Johnson has taken a relaxed approach to the week, cutting his practice to two nine-hole rounds on the Stadium Course.

''I'm not saying that's why I'm playing well, but I took it really chill and the golf courses haven't changed,'' Johnson said. ''La Quinta's still really pure, right out in front of you, as is the Nicklaus.''

Playing partner Phil Mickelson followed his opening 70 at La Quinta with a 68 at Nicklaus to get to 6 under.

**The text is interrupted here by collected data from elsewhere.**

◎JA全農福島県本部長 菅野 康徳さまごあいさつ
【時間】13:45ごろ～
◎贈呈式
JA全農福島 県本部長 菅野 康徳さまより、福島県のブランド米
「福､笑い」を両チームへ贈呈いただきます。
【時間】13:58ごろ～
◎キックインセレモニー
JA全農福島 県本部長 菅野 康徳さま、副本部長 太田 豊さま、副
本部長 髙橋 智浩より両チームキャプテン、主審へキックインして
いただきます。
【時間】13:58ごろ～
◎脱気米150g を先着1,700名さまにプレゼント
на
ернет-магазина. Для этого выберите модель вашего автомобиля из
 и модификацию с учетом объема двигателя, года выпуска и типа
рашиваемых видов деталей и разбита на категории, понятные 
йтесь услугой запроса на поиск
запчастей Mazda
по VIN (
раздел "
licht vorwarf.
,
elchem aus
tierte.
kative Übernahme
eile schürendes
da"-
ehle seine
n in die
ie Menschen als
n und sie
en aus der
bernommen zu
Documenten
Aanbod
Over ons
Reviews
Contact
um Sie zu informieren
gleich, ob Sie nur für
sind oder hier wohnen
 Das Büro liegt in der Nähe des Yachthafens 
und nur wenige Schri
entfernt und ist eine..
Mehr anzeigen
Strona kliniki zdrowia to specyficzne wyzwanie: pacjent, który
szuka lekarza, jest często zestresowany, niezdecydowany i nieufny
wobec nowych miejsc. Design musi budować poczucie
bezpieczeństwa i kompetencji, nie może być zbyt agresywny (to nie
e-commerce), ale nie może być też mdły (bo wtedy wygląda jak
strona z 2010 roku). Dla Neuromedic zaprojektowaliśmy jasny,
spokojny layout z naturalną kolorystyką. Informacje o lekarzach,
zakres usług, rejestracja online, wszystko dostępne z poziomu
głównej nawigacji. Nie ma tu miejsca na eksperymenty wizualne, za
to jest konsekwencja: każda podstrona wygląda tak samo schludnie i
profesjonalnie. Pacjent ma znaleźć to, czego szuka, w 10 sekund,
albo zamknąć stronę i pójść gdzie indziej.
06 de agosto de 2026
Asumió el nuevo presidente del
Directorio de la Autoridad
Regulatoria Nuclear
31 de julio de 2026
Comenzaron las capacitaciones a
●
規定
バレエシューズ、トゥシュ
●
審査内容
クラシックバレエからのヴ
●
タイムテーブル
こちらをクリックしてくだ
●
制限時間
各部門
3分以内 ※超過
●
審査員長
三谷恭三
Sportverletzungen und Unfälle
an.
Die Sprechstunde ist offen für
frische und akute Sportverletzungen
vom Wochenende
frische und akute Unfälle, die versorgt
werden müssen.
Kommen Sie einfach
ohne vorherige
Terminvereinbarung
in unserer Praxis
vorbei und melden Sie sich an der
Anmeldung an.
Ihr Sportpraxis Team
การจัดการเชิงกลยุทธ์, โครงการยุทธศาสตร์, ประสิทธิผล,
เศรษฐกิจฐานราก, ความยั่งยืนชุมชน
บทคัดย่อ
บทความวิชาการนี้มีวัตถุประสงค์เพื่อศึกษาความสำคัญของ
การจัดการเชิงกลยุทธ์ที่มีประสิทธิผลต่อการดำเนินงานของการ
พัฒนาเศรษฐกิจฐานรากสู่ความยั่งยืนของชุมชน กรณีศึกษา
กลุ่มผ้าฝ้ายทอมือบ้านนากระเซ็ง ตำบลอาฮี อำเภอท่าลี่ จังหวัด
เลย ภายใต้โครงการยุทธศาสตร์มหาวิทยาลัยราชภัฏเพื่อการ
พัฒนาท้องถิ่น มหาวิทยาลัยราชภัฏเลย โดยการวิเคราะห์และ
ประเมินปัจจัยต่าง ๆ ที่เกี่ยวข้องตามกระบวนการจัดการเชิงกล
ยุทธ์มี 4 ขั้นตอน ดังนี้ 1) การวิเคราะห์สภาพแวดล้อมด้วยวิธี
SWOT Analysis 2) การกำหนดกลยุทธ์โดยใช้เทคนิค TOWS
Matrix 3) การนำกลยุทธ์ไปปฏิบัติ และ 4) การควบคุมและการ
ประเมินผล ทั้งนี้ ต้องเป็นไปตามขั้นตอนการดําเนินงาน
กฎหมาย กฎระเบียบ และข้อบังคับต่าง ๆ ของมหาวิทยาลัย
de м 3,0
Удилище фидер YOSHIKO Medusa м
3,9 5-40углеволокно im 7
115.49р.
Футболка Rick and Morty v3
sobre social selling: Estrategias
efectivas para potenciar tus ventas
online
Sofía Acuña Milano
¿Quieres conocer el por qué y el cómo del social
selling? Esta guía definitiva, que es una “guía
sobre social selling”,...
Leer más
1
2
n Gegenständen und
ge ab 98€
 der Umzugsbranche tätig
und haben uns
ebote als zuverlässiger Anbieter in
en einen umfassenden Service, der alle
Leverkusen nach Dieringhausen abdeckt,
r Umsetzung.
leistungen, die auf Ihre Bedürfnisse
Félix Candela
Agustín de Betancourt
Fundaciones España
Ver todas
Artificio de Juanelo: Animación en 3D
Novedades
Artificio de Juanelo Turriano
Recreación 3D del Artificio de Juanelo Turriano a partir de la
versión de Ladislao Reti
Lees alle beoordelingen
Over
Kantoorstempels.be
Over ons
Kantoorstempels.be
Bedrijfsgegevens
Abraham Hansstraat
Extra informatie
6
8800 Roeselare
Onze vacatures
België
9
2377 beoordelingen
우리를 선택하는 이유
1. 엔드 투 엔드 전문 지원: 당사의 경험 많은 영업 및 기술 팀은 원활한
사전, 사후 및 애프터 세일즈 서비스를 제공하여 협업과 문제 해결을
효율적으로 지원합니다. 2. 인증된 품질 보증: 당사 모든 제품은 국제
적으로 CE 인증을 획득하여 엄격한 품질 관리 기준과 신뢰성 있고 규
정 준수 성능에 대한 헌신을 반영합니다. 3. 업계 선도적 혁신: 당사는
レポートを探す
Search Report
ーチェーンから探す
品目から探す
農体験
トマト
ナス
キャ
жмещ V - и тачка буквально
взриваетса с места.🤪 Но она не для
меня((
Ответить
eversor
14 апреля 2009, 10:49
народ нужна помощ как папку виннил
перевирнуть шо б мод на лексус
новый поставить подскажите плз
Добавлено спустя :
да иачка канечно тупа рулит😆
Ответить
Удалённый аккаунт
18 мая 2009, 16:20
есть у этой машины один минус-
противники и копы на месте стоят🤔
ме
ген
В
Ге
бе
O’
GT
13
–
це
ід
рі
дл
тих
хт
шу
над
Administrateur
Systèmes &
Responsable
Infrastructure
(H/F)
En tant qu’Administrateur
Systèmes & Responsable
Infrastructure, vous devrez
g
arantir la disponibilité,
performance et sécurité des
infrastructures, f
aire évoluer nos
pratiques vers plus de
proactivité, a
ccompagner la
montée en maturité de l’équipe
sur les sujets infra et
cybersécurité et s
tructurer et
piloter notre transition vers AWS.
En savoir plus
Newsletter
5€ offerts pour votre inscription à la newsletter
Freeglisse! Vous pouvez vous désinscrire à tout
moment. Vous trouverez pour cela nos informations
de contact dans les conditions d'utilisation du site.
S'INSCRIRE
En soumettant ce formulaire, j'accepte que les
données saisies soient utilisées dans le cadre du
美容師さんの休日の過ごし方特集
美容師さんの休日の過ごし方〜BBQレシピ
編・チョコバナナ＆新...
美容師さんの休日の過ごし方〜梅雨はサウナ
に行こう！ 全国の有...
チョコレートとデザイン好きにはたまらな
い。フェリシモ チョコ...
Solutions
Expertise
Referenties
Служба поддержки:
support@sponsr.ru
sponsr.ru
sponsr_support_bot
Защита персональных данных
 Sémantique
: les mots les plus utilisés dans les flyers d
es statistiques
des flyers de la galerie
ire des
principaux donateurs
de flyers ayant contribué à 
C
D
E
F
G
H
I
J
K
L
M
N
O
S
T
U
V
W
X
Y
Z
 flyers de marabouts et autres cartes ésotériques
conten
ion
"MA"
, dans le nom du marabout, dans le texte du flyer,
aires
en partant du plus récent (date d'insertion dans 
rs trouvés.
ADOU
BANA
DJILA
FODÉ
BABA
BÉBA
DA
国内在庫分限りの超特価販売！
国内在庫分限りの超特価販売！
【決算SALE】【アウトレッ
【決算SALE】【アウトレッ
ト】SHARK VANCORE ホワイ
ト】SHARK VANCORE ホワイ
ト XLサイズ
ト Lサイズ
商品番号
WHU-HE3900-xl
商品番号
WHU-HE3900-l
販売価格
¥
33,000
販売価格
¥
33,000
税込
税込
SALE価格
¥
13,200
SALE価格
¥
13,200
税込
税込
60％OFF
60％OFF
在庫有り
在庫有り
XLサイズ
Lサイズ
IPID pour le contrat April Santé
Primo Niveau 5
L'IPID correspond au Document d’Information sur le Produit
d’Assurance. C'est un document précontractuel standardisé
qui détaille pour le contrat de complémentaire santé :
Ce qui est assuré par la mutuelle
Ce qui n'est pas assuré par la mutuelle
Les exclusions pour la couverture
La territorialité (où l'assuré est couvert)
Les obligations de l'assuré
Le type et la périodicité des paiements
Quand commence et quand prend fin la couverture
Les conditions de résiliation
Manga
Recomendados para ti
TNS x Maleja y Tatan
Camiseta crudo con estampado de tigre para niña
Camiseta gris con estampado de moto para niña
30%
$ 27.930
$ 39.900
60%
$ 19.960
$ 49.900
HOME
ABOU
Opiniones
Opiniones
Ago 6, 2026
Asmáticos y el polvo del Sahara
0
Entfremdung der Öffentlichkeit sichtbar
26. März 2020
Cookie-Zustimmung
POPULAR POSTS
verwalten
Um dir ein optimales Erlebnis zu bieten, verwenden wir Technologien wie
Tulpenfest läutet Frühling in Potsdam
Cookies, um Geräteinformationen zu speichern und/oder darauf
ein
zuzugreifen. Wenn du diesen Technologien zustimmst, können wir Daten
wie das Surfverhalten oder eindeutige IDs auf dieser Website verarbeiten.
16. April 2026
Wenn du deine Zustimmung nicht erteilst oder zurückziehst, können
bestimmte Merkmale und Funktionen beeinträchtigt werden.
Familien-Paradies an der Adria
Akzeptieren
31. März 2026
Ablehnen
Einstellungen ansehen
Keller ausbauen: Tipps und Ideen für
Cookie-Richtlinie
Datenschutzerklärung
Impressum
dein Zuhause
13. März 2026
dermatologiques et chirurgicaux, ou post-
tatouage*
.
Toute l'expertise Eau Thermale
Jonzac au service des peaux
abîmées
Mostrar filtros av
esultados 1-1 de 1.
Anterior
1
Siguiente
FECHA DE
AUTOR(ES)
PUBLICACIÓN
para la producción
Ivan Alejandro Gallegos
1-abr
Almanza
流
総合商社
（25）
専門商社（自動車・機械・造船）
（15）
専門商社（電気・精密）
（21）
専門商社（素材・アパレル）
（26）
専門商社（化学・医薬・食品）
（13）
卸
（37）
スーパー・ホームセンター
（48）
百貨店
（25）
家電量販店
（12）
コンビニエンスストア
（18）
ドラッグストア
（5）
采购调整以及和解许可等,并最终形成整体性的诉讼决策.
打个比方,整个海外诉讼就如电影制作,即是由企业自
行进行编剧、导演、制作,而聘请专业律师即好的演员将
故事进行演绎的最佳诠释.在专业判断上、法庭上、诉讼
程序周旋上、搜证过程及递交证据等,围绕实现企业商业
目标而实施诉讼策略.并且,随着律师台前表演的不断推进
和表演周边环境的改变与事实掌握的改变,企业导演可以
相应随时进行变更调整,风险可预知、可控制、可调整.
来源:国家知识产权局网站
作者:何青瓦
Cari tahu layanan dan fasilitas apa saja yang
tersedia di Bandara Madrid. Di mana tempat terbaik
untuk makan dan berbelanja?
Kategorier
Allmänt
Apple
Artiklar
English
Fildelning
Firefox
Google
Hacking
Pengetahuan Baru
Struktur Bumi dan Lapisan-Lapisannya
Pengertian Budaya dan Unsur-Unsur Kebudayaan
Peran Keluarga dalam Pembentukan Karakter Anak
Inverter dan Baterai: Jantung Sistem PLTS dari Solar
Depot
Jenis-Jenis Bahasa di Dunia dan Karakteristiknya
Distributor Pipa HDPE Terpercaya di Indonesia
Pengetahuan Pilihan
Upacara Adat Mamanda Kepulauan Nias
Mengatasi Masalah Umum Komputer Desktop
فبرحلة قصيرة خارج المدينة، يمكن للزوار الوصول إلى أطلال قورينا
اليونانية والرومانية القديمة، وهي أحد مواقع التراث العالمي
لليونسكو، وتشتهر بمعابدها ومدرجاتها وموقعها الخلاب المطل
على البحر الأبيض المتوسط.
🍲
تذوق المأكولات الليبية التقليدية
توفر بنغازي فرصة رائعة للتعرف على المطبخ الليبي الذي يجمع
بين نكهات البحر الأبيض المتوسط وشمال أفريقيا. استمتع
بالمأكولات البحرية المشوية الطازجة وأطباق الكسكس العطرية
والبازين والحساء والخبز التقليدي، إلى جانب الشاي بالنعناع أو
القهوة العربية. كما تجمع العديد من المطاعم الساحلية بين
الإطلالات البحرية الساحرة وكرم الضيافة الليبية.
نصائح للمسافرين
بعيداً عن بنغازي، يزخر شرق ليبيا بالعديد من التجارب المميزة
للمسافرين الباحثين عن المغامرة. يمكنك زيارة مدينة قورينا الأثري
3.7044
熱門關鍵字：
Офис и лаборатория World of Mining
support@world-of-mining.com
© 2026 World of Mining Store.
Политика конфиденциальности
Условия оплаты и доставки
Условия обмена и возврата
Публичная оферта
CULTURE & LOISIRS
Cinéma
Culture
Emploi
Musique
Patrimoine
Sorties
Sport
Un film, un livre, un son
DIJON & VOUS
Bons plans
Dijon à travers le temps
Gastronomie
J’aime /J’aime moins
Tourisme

The 47-year-old Hall of Famer is playing his first tournament of since late October.

''The scores obviously aren't what I want, but it's pretty close and I feel good about my game,'' Mickelson said. ''I feel like this is a great place to start the year and build a foundation for my game. It's easy to identify the strengths and weaknesses. My iron play has been poor relative to the standards that I have. My driving has been above average.''

Charlie Reiter, the Palm Desert High School senior playing on a sponsor exemption, had a 70 at Nicklaus to match Mickelson at 6 under. The Southern California recruit is playing his first PGA Tour event. He tied for 65th in the Australian Open in November in his first start in a professional tournament.